*Aim of the task*
Show every line of the data that contains the string "tumor".

*Records provided*
*** Begin section ***
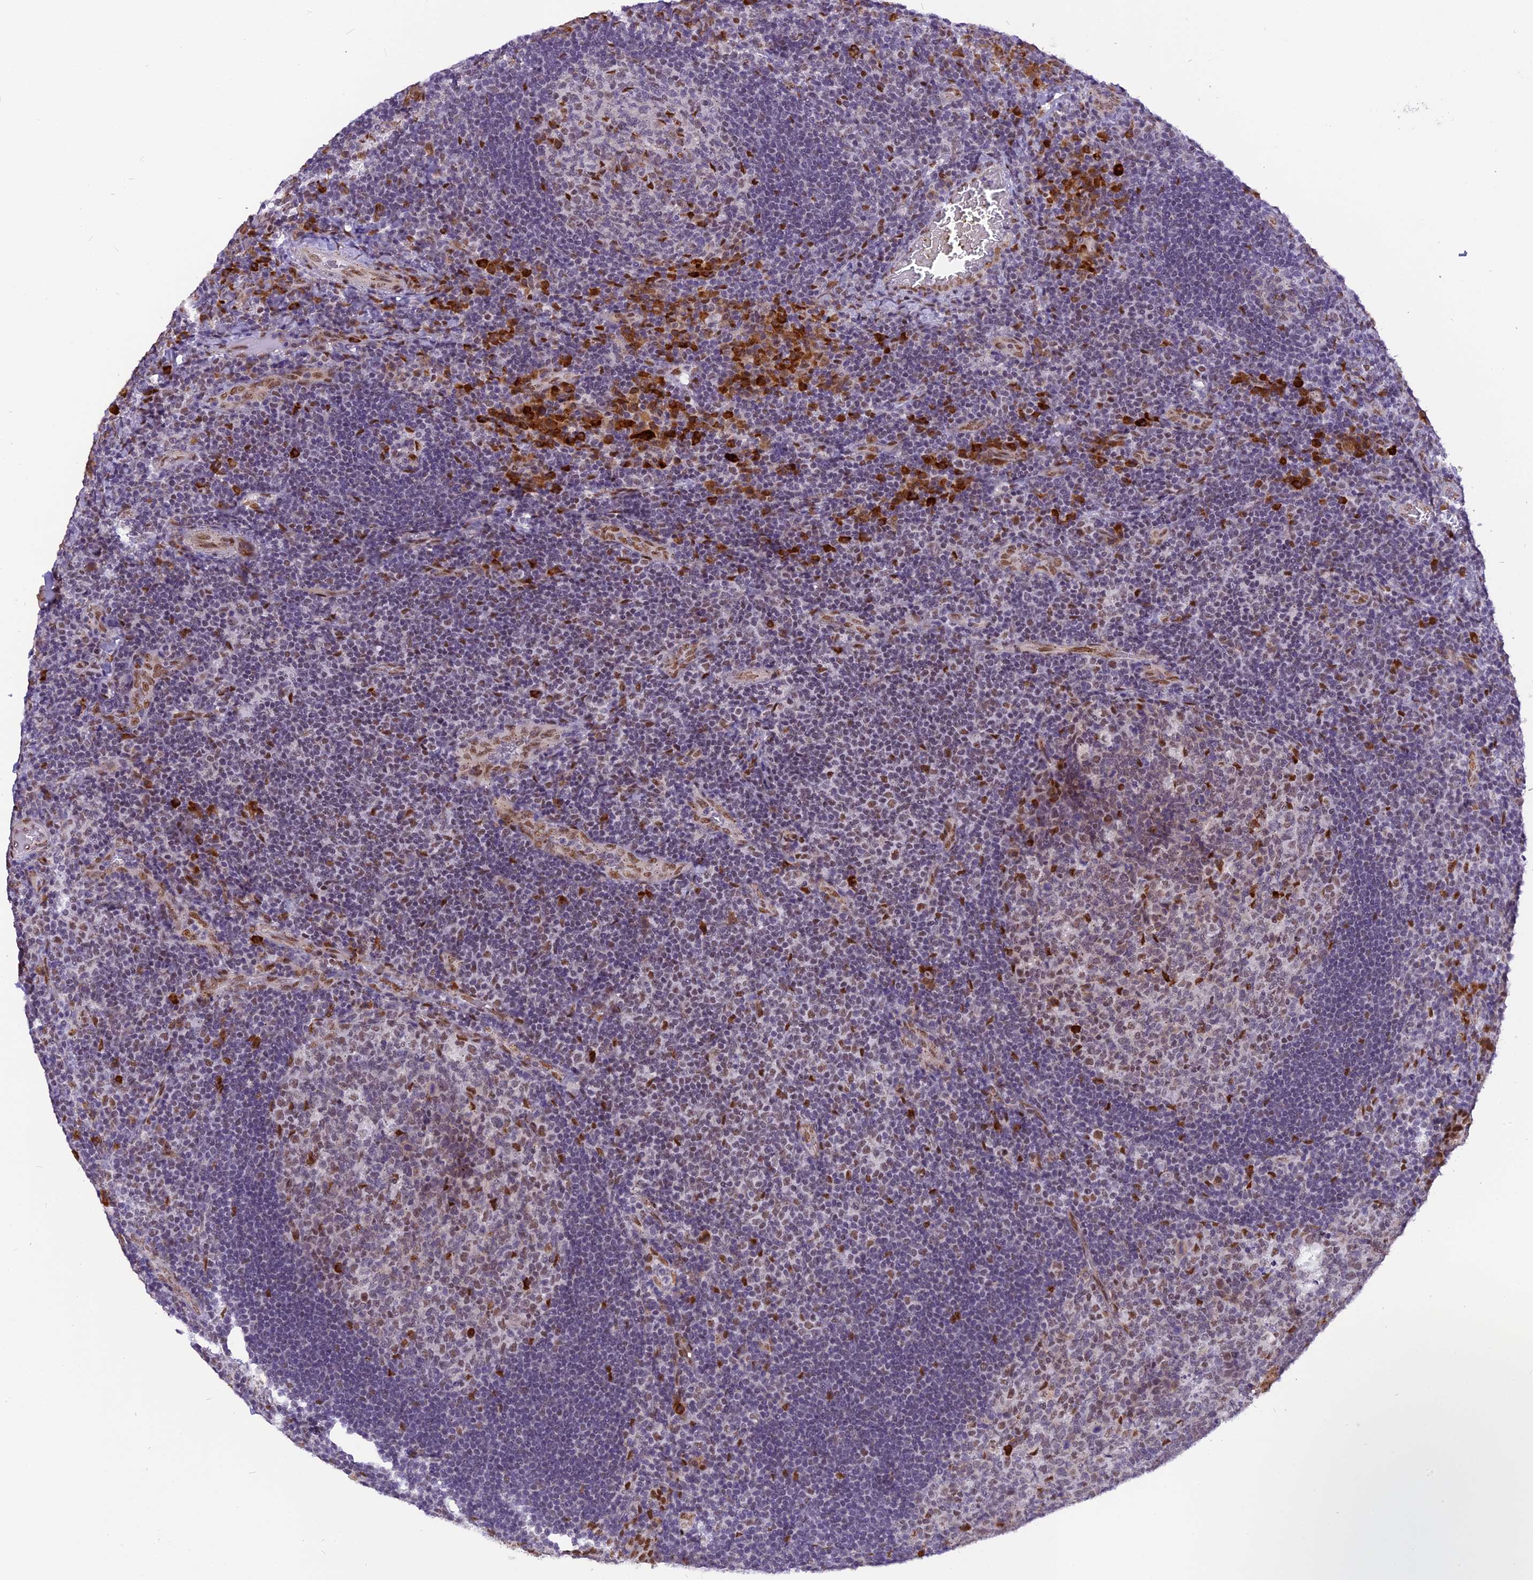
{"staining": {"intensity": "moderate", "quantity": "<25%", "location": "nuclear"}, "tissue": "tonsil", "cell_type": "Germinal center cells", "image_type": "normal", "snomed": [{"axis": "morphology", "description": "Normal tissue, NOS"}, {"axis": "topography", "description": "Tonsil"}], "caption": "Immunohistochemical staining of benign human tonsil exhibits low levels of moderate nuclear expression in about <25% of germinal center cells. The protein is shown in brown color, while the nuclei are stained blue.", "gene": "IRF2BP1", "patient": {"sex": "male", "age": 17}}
*** End section ***
*** Begin section ***
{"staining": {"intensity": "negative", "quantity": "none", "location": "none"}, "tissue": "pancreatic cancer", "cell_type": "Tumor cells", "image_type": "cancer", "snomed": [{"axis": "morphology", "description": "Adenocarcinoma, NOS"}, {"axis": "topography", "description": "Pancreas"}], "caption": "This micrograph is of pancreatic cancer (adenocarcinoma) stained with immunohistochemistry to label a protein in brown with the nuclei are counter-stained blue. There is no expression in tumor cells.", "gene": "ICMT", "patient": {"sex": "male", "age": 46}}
*** End section ***
*** Begin section ***
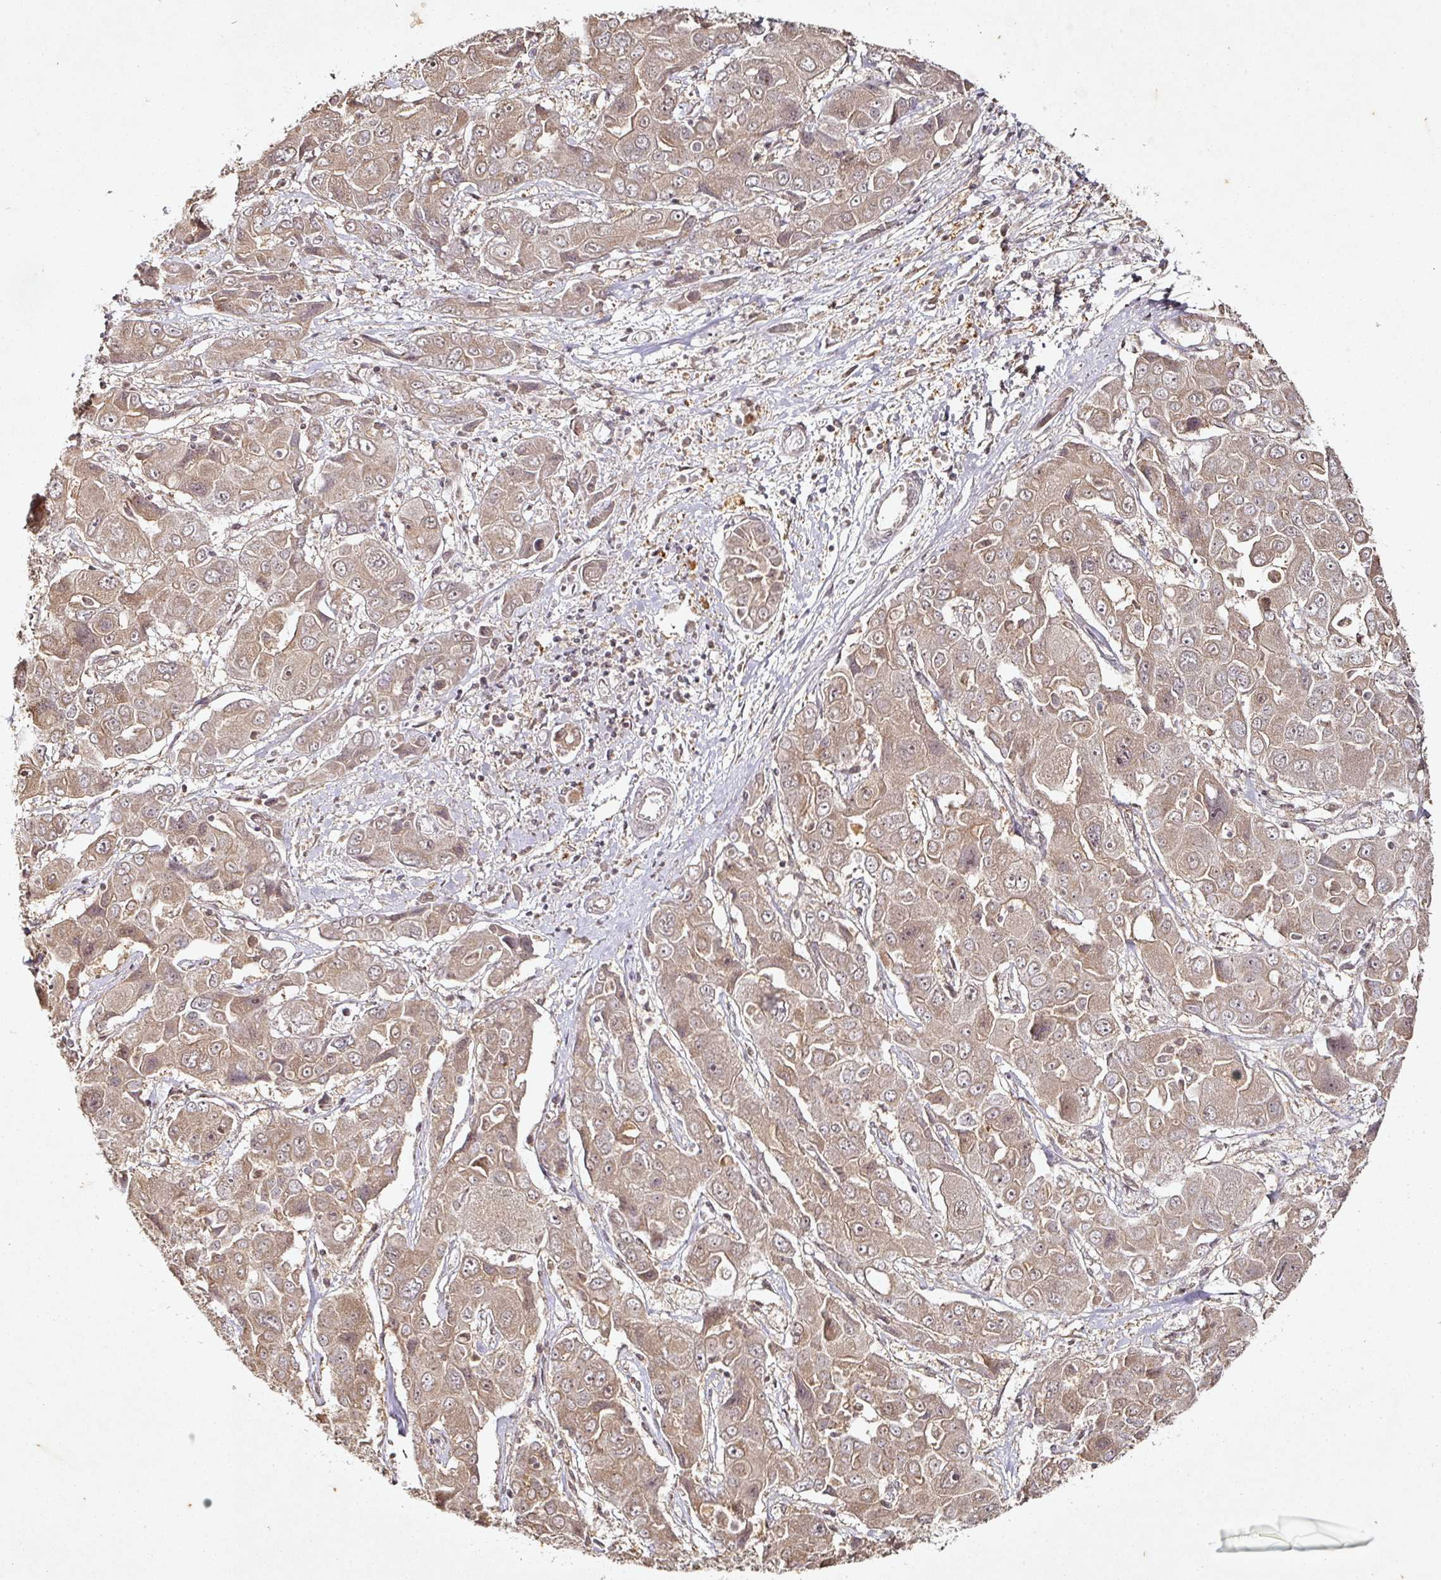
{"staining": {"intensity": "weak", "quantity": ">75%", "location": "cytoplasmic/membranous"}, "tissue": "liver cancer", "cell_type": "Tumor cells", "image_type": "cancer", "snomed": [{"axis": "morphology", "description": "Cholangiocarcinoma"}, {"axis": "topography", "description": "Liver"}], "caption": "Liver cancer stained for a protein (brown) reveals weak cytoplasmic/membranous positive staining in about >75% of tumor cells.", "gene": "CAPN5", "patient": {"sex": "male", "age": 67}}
*** End section ***
*Task result*
{"staining": {"intensity": "negative", "quantity": "none", "location": "none"}, "tissue": "pancreatic cancer", "cell_type": "Tumor cells", "image_type": "cancer", "snomed": [{"axis": "morphology", "description": "Adenocarcinoma, NOS"}, {"axis": "topography", "description": "Pancreas"}], "caption": "This micrograph is of pancreatic cancer (adenocarcinoma) stained with immunohistochemistry to label a protein in brown with the nuclei are counter-stained blue. There is no expression in tumor cells.", "gene": "ICMT", "patient": {"sex": "male", "age": 46}}
{"staining": {"intensity": "weak", "quantity": ">75%", "location": "cytoplasmic/membranous"}, "tissue": "liver cancer", "cell_type": "Tumor cells", "image_type": "cancer", "snomed": [{"axis": "morphology", "description": "Cholangiocarcinoma"}, {"axis": "topography", "description": "Liver"}], "caption": "Liver cancer stained for a protein (brown) reveals weak cytoplasmic/membranous positive staining in about >75% of tumor cells.", "gene": "CAPN5", "patient": {"sex": "male", "age": 67}}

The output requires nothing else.